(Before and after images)
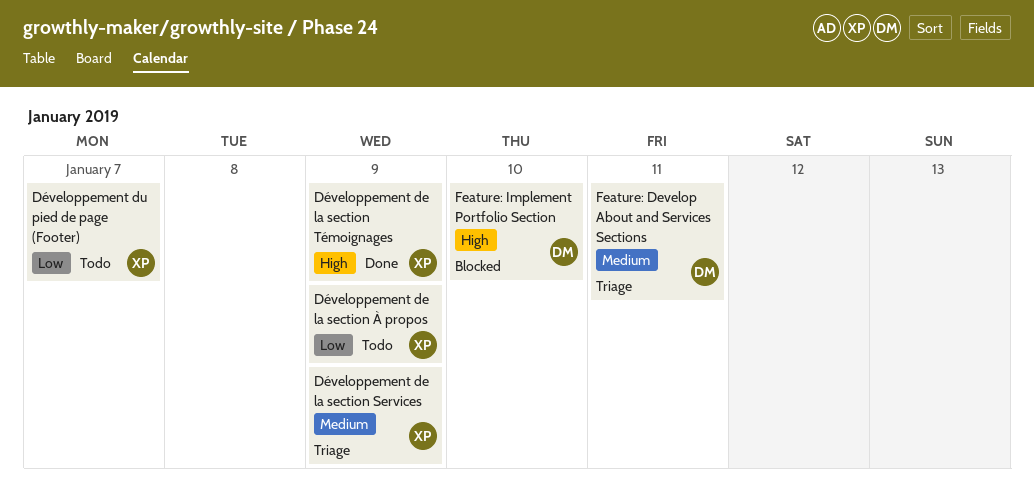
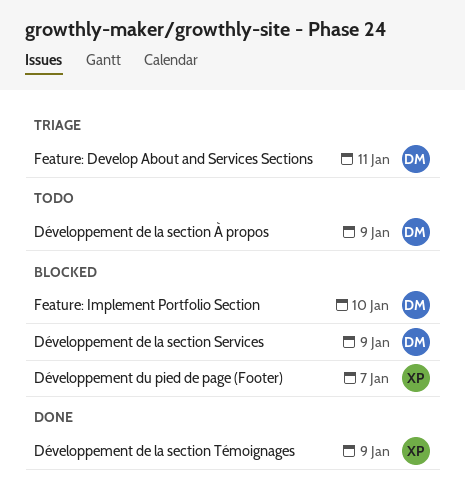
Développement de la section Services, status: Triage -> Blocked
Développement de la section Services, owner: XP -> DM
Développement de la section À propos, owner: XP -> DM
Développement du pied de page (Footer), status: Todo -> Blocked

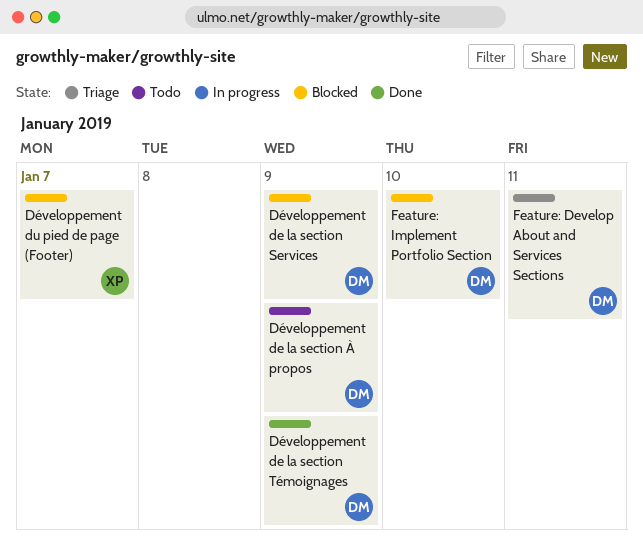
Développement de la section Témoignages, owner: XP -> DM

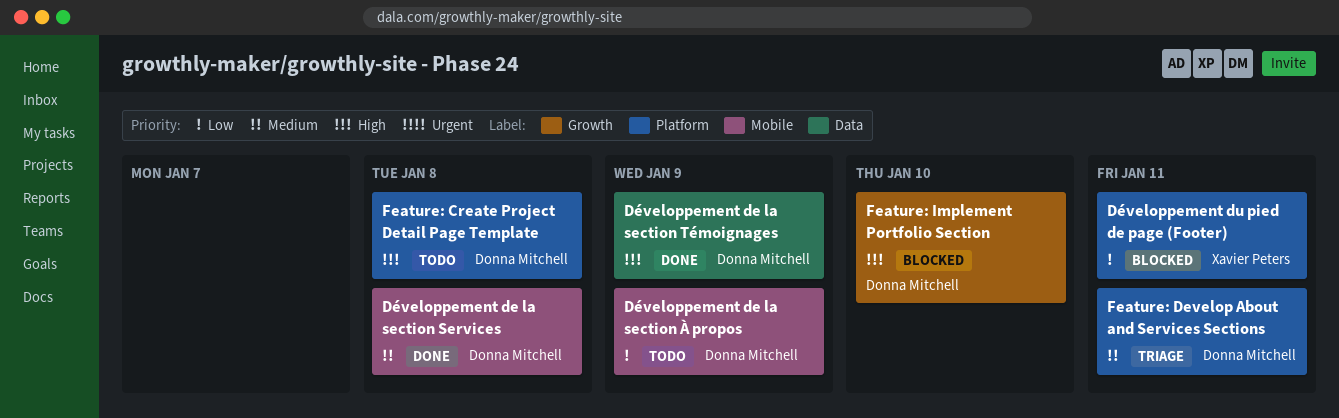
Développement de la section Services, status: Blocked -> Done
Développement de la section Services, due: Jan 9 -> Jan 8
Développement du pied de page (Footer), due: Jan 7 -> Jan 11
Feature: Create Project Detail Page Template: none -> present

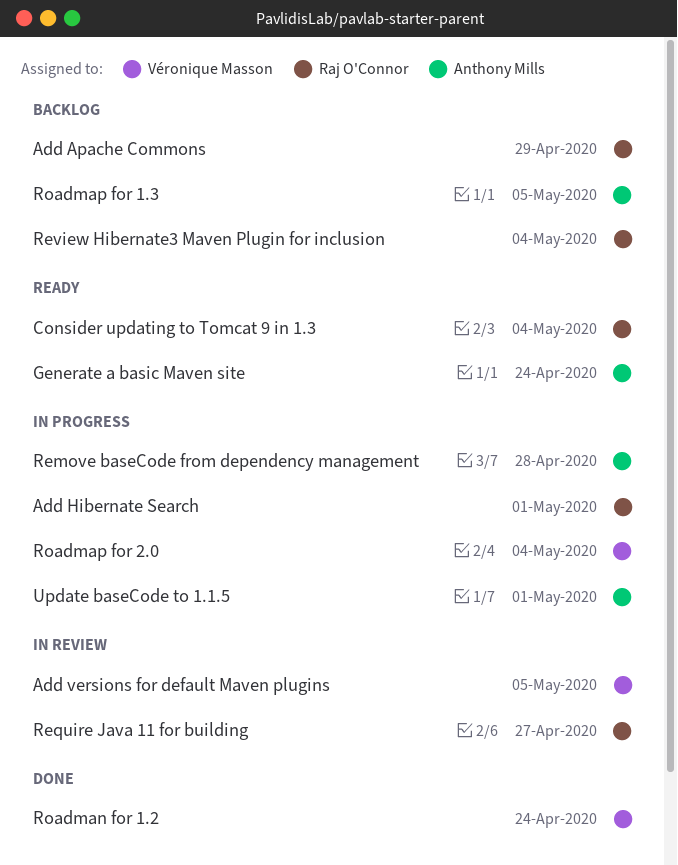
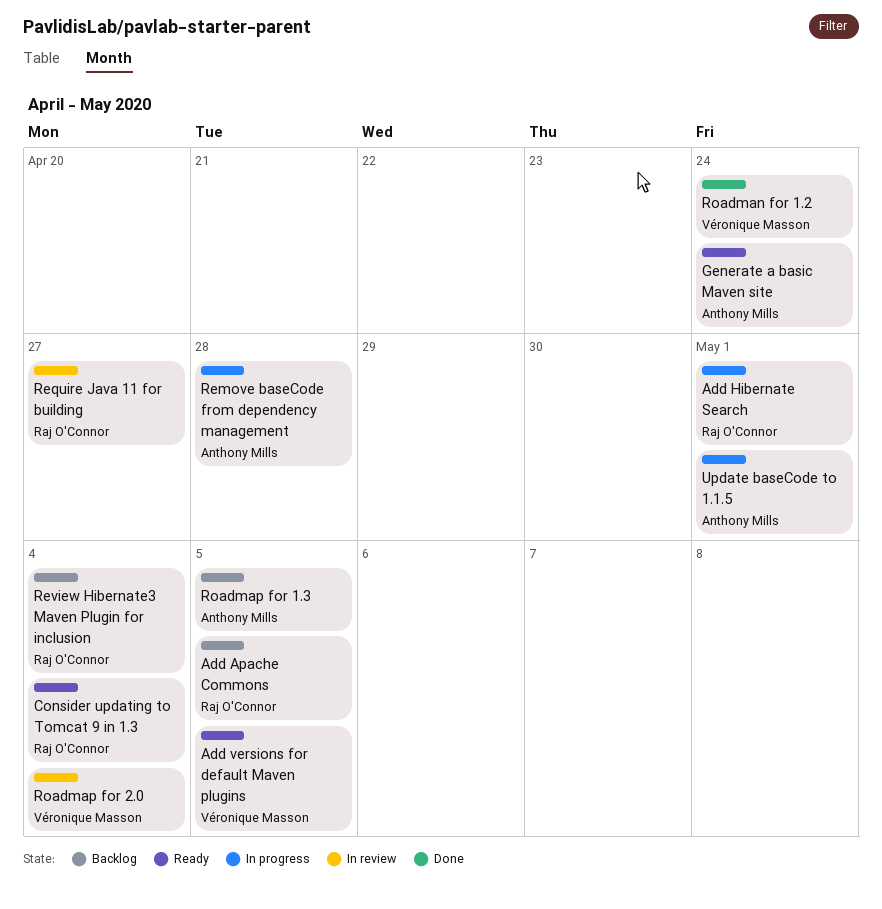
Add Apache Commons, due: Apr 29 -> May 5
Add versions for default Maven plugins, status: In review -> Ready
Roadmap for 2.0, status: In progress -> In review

__HOW TO COMPLETE THIS TASK__: Write out again, exactly, each line from the one with "Développement de la section Services, due: Jan" to the end of the entries. No pictures go in.

__TASK RESPONSE__:
Développement de la section Services, due: Jan 9 -> Jan 8
Développement du pied de page (Footer), due: Jan 7 -> Jan 11
Feature: Create Project Detail Page Template: none -> present

Add Apache Commons, due: Apr 29 -> May 5
Add versions for default Maven plugins, status: In review -> Ready
Roadmap for 2.0, status: In progress -> In review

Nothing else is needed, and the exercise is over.